VI.      FORCE MAJEURE. Cantec.ie is in no way liable for consequential loss or damage of any kind arising from the performance or non-functioning of the equipment. Cantec.ie shall not be responsible for delays or its inability to service or inspect, caused directly or indirectly by strikes, accidents, embargoes, Acts of God, or any other event beyond its control including excessive voltage or lightening.

VII.    BLOCK BILLING. It is agreed that, where block billing is utilized, the agreed number of copies are to be invoiced until further notified in writing by the Client at the time of re-invoicing. Copies purchased will be re-invoiced only under block billing. Payment becomes due on invoice. The Company reserves the right to withhold service and supplies in the event of non-payment, while we seek payment.
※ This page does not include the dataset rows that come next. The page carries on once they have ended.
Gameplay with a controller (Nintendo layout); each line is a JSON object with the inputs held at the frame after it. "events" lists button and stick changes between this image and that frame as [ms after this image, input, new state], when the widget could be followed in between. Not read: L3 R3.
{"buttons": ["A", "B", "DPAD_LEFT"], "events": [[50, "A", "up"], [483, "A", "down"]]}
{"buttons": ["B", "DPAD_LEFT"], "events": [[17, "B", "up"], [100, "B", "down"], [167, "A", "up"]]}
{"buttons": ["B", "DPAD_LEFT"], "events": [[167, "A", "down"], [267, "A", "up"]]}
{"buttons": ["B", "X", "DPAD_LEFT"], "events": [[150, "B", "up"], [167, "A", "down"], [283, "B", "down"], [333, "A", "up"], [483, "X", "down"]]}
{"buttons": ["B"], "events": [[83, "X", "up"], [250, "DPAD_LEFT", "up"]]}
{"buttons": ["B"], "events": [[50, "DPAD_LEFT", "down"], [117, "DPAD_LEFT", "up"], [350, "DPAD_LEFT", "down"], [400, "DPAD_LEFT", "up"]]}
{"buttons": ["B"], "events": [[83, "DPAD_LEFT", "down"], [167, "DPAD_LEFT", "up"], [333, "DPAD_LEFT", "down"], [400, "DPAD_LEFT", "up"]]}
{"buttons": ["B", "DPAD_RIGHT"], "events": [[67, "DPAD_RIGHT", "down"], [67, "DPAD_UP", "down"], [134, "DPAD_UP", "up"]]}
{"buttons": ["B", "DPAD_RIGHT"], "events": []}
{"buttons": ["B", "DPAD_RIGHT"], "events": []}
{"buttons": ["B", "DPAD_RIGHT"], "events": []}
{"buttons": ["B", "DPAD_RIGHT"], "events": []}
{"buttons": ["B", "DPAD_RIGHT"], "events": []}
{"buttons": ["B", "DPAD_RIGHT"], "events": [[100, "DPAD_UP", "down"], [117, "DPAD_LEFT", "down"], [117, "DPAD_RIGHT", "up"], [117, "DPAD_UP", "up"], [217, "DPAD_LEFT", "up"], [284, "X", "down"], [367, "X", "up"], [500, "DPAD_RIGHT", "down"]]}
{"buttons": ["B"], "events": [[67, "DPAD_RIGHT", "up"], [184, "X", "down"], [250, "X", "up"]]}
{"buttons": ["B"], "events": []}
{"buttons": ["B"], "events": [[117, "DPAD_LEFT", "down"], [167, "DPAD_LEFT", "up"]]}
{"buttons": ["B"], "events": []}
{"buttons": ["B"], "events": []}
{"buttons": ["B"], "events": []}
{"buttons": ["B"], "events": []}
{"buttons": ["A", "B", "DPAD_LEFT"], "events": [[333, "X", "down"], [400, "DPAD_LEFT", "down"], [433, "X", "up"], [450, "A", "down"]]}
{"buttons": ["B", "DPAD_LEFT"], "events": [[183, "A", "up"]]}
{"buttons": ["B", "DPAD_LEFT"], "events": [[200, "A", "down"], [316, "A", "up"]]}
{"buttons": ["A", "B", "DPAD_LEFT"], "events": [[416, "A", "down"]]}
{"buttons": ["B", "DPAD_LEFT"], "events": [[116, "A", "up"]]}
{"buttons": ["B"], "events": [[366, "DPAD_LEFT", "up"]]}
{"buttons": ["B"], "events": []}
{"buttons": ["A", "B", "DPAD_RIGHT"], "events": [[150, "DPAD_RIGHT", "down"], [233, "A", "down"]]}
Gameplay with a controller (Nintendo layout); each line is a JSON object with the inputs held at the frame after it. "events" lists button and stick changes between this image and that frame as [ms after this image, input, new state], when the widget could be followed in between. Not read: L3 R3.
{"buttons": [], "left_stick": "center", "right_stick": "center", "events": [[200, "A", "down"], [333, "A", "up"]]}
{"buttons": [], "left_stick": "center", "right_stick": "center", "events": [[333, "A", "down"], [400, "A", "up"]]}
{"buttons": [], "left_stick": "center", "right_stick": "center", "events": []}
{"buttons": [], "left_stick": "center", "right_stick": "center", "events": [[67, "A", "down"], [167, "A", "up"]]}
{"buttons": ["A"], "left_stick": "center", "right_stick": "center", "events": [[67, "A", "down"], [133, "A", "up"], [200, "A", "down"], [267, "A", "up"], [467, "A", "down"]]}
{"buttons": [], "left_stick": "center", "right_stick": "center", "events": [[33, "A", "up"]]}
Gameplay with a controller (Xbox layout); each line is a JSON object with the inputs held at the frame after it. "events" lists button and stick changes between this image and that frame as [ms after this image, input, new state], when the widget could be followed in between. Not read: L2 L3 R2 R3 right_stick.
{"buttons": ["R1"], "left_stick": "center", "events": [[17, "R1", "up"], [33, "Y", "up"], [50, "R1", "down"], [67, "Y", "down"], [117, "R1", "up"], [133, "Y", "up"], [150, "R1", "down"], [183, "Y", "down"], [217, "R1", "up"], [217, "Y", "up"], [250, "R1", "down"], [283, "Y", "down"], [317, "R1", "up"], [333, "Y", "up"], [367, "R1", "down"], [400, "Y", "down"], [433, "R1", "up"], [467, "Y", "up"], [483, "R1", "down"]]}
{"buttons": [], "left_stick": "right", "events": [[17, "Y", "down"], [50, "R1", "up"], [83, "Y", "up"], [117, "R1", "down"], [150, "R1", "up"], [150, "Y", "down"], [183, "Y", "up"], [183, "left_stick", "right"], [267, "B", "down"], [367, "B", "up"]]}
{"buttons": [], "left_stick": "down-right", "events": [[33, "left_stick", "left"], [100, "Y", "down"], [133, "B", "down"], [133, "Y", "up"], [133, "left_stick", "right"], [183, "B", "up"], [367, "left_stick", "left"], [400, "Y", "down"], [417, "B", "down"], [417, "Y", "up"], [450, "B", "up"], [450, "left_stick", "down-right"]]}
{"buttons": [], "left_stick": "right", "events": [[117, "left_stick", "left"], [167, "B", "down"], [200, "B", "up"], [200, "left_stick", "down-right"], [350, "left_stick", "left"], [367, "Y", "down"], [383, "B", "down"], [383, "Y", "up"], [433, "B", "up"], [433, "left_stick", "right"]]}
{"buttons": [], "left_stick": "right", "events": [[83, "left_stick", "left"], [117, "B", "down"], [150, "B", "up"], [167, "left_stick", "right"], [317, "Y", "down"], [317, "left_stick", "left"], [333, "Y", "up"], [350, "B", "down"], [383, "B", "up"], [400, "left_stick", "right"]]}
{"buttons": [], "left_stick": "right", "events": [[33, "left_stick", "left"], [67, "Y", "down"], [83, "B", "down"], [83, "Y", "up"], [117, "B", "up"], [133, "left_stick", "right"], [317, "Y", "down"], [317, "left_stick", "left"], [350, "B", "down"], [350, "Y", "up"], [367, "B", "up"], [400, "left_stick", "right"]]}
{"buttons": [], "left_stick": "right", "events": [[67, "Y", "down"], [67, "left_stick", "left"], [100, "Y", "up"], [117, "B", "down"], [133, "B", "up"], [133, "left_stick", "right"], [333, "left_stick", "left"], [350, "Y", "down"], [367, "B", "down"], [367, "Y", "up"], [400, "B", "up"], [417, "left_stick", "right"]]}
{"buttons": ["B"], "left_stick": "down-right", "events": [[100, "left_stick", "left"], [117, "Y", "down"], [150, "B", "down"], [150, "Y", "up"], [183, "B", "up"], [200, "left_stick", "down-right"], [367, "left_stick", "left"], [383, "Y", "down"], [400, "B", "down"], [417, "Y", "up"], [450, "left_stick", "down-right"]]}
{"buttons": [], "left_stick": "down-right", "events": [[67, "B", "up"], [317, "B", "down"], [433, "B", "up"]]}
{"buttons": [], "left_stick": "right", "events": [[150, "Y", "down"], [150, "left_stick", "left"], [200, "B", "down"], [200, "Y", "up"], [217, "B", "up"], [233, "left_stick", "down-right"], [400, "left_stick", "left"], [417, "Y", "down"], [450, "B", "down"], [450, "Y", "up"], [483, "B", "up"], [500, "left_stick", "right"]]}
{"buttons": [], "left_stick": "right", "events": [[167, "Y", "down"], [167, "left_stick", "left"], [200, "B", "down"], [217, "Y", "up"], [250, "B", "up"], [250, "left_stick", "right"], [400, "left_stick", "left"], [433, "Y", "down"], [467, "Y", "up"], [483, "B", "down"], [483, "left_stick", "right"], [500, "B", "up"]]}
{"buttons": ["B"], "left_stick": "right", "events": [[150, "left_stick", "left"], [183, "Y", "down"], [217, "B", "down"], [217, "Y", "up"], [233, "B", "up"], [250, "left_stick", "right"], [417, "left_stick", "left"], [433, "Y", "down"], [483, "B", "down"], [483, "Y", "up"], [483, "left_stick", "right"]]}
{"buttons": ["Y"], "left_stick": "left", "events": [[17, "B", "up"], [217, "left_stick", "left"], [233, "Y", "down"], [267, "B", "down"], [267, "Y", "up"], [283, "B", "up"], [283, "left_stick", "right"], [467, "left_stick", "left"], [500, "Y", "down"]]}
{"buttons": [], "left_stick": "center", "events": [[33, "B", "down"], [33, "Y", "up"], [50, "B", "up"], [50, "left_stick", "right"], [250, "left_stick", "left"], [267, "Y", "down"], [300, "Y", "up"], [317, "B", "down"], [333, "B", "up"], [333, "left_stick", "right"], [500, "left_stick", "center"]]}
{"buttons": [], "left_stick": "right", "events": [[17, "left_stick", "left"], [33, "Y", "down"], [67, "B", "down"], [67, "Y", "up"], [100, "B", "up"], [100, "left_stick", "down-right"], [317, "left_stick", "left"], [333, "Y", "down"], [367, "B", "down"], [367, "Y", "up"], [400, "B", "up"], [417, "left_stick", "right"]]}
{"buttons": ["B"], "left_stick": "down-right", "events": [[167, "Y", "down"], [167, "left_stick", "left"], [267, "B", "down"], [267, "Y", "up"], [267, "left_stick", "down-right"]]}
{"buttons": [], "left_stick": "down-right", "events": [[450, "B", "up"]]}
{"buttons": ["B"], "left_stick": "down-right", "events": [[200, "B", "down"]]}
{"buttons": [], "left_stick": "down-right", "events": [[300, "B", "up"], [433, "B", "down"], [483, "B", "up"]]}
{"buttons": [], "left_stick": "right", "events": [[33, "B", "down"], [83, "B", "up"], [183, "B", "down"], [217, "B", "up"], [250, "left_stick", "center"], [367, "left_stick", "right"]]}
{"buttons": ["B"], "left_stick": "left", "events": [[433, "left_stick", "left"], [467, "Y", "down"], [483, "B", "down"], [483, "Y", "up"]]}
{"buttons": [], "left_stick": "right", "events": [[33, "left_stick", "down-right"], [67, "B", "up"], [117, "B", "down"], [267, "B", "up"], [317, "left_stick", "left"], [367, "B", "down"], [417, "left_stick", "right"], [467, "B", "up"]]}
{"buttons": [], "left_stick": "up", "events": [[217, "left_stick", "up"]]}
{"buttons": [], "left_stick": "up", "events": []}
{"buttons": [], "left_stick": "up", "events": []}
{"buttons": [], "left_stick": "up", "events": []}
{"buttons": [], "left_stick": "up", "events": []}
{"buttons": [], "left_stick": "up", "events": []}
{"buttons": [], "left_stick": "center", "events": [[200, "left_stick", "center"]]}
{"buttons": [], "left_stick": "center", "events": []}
VIII.   GUARANTEE. The Company will guarantee to provide Supplies and Service for a minimum of 3 years from the installation date (applicable to new machines only).

IX.      NON-TRANSFERABLE. This Agreement is with the Client named above, and is not transferable to a third party.

X.       PROPERTY OF PARTS. All Drums and Consumables, including Parts Fitted, remain the property of Cantec (Galway) Ltd. until deemed consumed to satisfaction by Cantec.ie.

XI.      CONTRACT LIFE & RENEWAL. After initial term agreement, renewal is automatic at the end of the twelve-month period on all Minimum Annual Billings and thereafter annually, unless terminated in writing by either company, allowing 30 days notice. At the end of the Service Plan selected (Starter – 1 year; Plus – 3 years; Premium – 5 years) in which Contracted Term Agreement terminates, the Client has the option to upgrade the Service Plan or continue ex Parts and ex Toners. Minimum Annual Billings are invoiced in advance and the Client will be liable for failure to pay said invoices.

XII.     SECONDARY LIFE CONTRACT. The Service Agreement Contract Duration is that of the Service Plan selected (Starter – 1 year; Plus – 3 years; Premium – 5 years), after which time the Service Plan is Upgraded (from Starter to Plus/Premium or from Plus to Premium) or a new Secondary Life Contract takes place automatically. Such a Secondary Life Contract will cover Labour, Call-Outs, and Chip Upgrades as necessary. It may be based on a Minimum Annual Bifex Bill or per copy depending on usage and residual life of machine. The Secondary Life Contract does not include Toners or Parts. Any extension to the Initial Contract is based on signing a new Secondary Life Contract, as will be advised nearing completion of Initial Term Agreement; Cantec.ie will endeavor to provide Toners and Price error where available.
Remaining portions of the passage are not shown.